**TASK ITEM**
Please set down, unchanged, the line containing "gation, to analyze" and all the lines that follow it until the data below ends.

==== PROVIDED RECORDS ====

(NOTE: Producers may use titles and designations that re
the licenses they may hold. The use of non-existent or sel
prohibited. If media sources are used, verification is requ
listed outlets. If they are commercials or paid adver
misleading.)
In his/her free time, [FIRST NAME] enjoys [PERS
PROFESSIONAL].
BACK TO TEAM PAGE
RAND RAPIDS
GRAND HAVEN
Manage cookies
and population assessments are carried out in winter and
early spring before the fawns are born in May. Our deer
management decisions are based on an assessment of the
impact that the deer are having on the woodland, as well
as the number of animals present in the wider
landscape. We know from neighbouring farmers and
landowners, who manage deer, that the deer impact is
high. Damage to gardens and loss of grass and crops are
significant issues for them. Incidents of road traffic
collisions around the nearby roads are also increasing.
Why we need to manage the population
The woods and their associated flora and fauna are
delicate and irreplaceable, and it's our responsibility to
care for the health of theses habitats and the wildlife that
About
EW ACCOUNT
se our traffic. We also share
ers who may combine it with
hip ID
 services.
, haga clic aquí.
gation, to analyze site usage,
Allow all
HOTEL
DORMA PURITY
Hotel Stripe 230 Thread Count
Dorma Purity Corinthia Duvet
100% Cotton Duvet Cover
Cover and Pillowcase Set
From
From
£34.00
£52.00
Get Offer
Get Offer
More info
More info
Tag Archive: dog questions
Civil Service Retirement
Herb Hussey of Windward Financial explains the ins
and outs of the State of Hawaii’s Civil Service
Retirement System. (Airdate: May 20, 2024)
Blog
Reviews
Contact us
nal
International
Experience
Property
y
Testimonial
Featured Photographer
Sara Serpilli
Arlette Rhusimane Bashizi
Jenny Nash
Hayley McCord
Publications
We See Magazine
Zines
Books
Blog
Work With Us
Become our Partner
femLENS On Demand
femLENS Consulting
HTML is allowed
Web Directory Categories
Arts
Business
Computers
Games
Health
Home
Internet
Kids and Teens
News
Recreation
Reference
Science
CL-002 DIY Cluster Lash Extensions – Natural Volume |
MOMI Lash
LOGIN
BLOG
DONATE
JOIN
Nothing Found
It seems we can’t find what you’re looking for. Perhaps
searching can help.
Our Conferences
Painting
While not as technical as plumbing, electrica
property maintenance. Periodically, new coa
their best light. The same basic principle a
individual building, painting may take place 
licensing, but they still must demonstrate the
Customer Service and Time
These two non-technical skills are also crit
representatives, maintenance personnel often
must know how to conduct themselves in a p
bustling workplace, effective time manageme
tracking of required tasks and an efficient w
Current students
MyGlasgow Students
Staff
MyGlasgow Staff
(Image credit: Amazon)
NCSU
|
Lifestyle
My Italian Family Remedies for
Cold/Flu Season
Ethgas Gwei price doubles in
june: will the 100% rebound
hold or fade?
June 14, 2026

====

**ANSWER SECTION**
gation, to analyze site usage,
Allow all
HOTEL
DORMA PURITY
Hotel Stripe 230 Thread Count
Dorma Purity Corinthia Duvet
100% Cotton Duvet Cover
Cover and Pillowcase Set
From
From
£34.00
£52.00
Get Offer
Get Offer
More info
More info
Tag Archive: dog questions
Civil Service Retirement
Herb Hussey of Windward Financial explains the ins
and outs of the State of Hawaii’s Civil Service
Retirement System. (Airdate: May 20, 2024)
Blog
Reviews
Contact us
nal
International
Experience
Property
y
Testimonial
Featured Photographer
Sara Serpilli
Arlette Rhusimane Bashizi
Jenny Nash
Hayley McCord
Publications
We See Magazine
Zines
Books
Blog
Work With Us
Become our Partner
femLENS On Demand
femLENS Consulting
HTML is allowed
Web Directory Categories
Arts
Business
Computers
Games
Health
Home
Internet
Kids and Teens
News
Recreation
Reference
Science
CL-002 DIY Cluster Lash Extensions – Natural Volume |
MOMI Lash
LOGIN
BLOG
DONATE
JOIN
Nothing Found
It seems we can’t find what you’re looking for. Perhaps
searching can help.
Our Conferences
Painting
While not as technical as plumbing, electrica
property maintenance. Periodically, new coa
their best light. The same basic principle a
individual building, painting may take place 
licensing, but they still must demonstrate the
Customer Service and Time
These two non-technical skills are also crit
representatives, maintenance personnel often
must know how to conduct themselves in a p
bustling workplace, effective time manageme
tracking of required tasks and an efficient w
Current students
MyGlasgow Students
Staff
MyGlasgow Staff
(Image credit: Amazon)
NCSU
|
Lifestyle
My Italian Family Remedies for
Cold/Flu Season
Ethgas Gwei price doubles in
june: will the 100% rebound
hold or fade?
June 14, 2026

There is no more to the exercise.